Even earlier in 1848, the radical social reformer Jyotiba Phule set up a home for Brahmin widows. The idea of caste-based social change encompassed the emancipation of women in general and the upper caste women in particular.

While there is no doubt that societies in peninsular India are gender biased, there is also a major contrast with north especially the north-west India. The further south one goes, the higher is the age of marriage for women and the smaller the size of the family.

This will also explain how the first parties to champion women’s reservation were in the south. NT Rama Rao brought in 9% reservation in the panchayats in Andhra Pradesh. In Tamil Nadu, J Jayalalithaa has built a strong social base among women voters over most of the last three decades.

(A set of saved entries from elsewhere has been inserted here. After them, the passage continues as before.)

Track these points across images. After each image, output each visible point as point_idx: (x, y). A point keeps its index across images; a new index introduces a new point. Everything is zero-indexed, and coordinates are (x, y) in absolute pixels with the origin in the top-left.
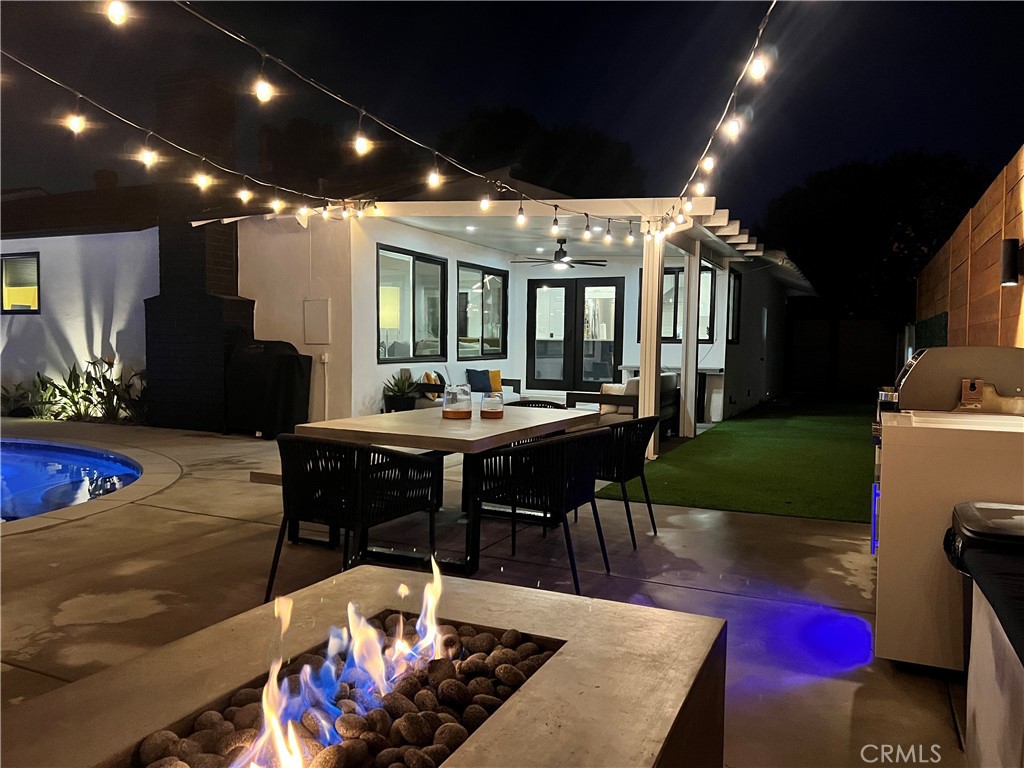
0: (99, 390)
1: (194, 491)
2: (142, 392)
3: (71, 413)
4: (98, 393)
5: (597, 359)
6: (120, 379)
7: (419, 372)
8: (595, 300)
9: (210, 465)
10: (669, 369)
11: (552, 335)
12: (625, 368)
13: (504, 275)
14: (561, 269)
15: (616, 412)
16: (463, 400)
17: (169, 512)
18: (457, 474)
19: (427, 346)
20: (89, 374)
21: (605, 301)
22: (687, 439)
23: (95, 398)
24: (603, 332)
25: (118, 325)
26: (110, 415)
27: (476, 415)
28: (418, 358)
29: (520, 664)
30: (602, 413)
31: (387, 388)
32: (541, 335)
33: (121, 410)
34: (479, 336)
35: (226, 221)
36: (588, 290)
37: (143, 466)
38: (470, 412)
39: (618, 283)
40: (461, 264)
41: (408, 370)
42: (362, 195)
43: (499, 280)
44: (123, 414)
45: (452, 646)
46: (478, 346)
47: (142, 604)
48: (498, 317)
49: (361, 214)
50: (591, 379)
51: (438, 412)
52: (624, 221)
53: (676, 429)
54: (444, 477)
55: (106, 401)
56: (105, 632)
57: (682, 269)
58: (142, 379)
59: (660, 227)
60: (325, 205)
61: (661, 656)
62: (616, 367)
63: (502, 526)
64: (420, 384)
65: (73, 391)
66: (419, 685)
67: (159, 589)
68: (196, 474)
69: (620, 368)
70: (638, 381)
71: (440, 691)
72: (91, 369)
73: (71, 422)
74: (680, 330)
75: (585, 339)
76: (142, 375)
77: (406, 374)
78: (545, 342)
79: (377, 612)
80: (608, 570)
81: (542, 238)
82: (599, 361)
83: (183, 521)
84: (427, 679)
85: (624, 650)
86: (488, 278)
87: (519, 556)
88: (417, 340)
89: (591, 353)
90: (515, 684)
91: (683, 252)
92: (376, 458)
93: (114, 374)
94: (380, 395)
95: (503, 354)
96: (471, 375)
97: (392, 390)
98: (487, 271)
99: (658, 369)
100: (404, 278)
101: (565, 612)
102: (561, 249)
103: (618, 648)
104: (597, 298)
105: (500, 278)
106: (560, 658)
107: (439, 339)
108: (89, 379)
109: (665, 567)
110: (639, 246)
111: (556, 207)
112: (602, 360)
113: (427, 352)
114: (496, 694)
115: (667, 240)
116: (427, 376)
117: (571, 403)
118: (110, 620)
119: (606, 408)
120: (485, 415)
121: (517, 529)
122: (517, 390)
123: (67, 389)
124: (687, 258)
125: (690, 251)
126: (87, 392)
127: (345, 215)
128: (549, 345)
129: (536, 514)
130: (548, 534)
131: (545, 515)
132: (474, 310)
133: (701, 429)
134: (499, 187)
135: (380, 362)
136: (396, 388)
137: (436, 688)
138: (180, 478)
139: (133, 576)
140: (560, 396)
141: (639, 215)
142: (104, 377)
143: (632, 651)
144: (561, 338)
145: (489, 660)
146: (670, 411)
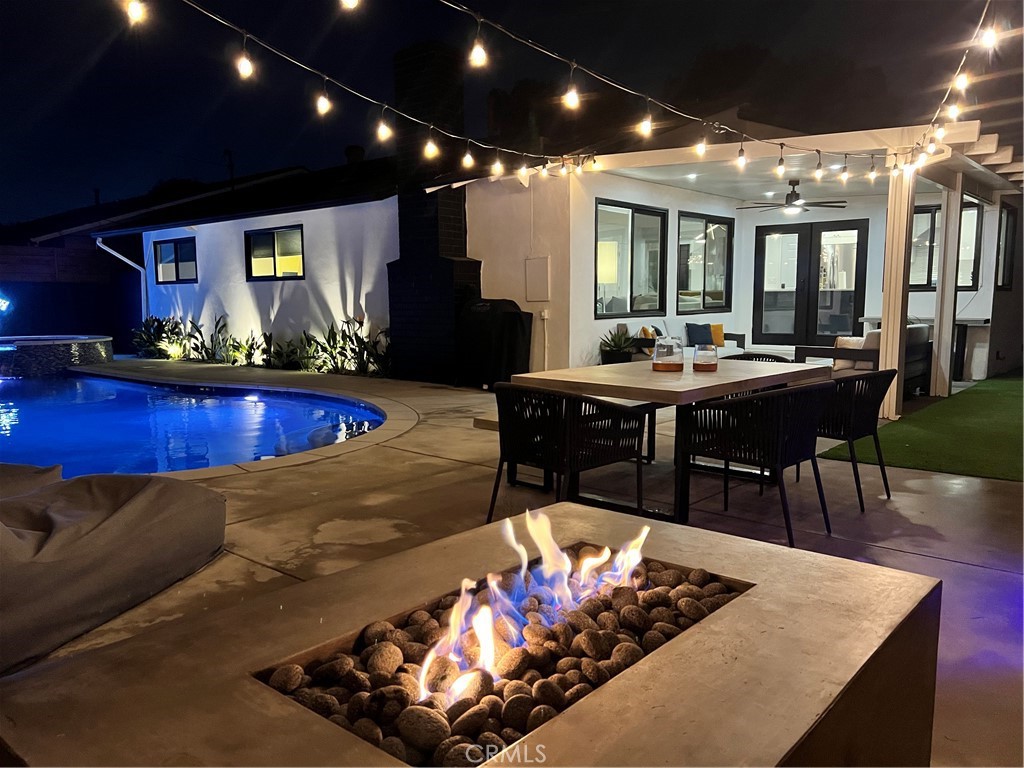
0: (352, 346)
1: (426, 436)
2: (387, 348)
3: (331, 367)
4: (351, 349)
5: (836, 311)
6: (369, 336)
7: (635, 327)
8: (834, 246)
9: (443, 413)
10: (920, 321)
11: (783, 286)
12: (868, 320)
13: (729, 223)
14: (793, 213)
15: (853, 368)
16: (677, 353)
17: (406, 453)
18: (670, 429)
19: (645, 300)
20: (344, 332)
21: (846, 247)
22: (939, 398)
23: (349, 353)
24: (844, 282)
25: (366, 288)
26: (362, 368)
27: (688, 368)
28: (635, 313)
29: (703, 601)
30: (836, 368)
31: (604, 344)
32: (769, 286)
33: (370, 365)
34: (701, 289)
35: (455, 185)
36: (825, 235)
37: (388, 414)
38: (682, 365)
39: (862, 227)
40: (682, 214)
41: (625, 325)
42: (581, 150)
43: (724, 228)
44: (372, 367)
45: (637, 578)
46: (699, 299)
47: (382, 531)
48: (722, 268)
49: (579, 170)
50: (828, 333)
51: (648, 364)
52: (865, 156)
53: (926, 388)
54: (656, 431)
55: (358, 356)
56: (353, 551)
57: (939, 207)
58: (386, 336)
59: (909, 160)
60: (544, 163)
61: (858, 607)
62: (856, 320)
63: (714, 482)
64: (637, 339)
65: (332, 347)
66: (603, 608)
67: (397, 518)
68: (430, 421)
69: (860, 320)
70: (879, 334)
71: (621, 615)
72: (345, 327)
73: (331, 375)
74: (935, 277)
75: (821, 289)
76: (386, 333)
77: (623, 329)
78: (775, 294)
79: (571, 543)
80: (829, 531)
81: (772, 181)
82: (837, 313)
83: (417, 462)
84: (611, 604)
85: (816, 597)
86: (712, 228)
87: (731, 511)
88: (634, 295)
89: (829, 304)
90: (697, 617)
91: (940, 187)
92: (586, 409)
93: (363, 333)
94: (597, 351)
95: (727, 307)
96: (691, 329)
97: (609, 345)
98: (711, 219)
99: (904, 319)
100: (623, 232)
101: (759, 559)
102: (794, 192)
103: (810, 595)
104: (836, 245)
105: (726, 226)
106: (747, 598)
107: (658, 294)
108: (344, 336)
109: (896, 532)
110: (883, 183)
111: (782, 145)
112: (841, 312)
113: (645, 307)
114: (677, 624)
115: (917, 173)
116: (644, 331)
117: (799, 358)
118: (357, 541)
119: (841, 363)
120: (698, 368)
121: (730, 485)
122: (741, 344)
123: (327, 345)
124: (945, 193)
125: (949, 185)
126: (343, 348)
127: (563, 172)
128: (779, 296)
129: (754, 471)
130: (764, 492)
131: (762, 472)
132: (695, 263)
133: (958, 387)
134: (716, 129)
135: (597, 317)
136: (612, 344)
137: (619, 613)
138: (417, 424)
139: (376, 506)
140: (789, 350)
141: (885, 147)
142: (356, 335)
143: (825, 599)
144: (793, 288)
145: (672, 593)
146: (920, 367)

The contrast with north India is stark. This is especially so in the former permanent settlement regions of eastern Uttar Pradesh and Bihar. In the north, the assertion of the Mandal classes took place much later coming to fructification only by 1989-90. Land reforms had broken the power of the old landed elites and enabled the rise of a new peasant class, which had the numbers and the rural reach to emerge as a political force. But in general the OBCs of north India were enfranchised late in the day: only in 1952 and after.

Few if any had the literacy and property to qualify as voters under the Raj, a very different picture from their south Indian counterparts. In the process it was the male head of the household who got the title to the land and the male offspring who had unequal access to schooling. This is changing and faster than many realise. It probably underlines Sonia Gandhi’s quip to Lalu Yadav that he ought to ask the seven women in his household what they thought of the Women’s Bill.

It is still unclear how the ruling coalition will bring round opponents in the Lok Sabha. While it may have the numbers for the Bill, straining relations with the 47 strong bloc of OBC and Dalit party opponents may make Congress a lot weaker. Unless it initiates a serious dialogue to assuage their sense of exclusion, the success of women’s reservation may deepen other cracks in the polity.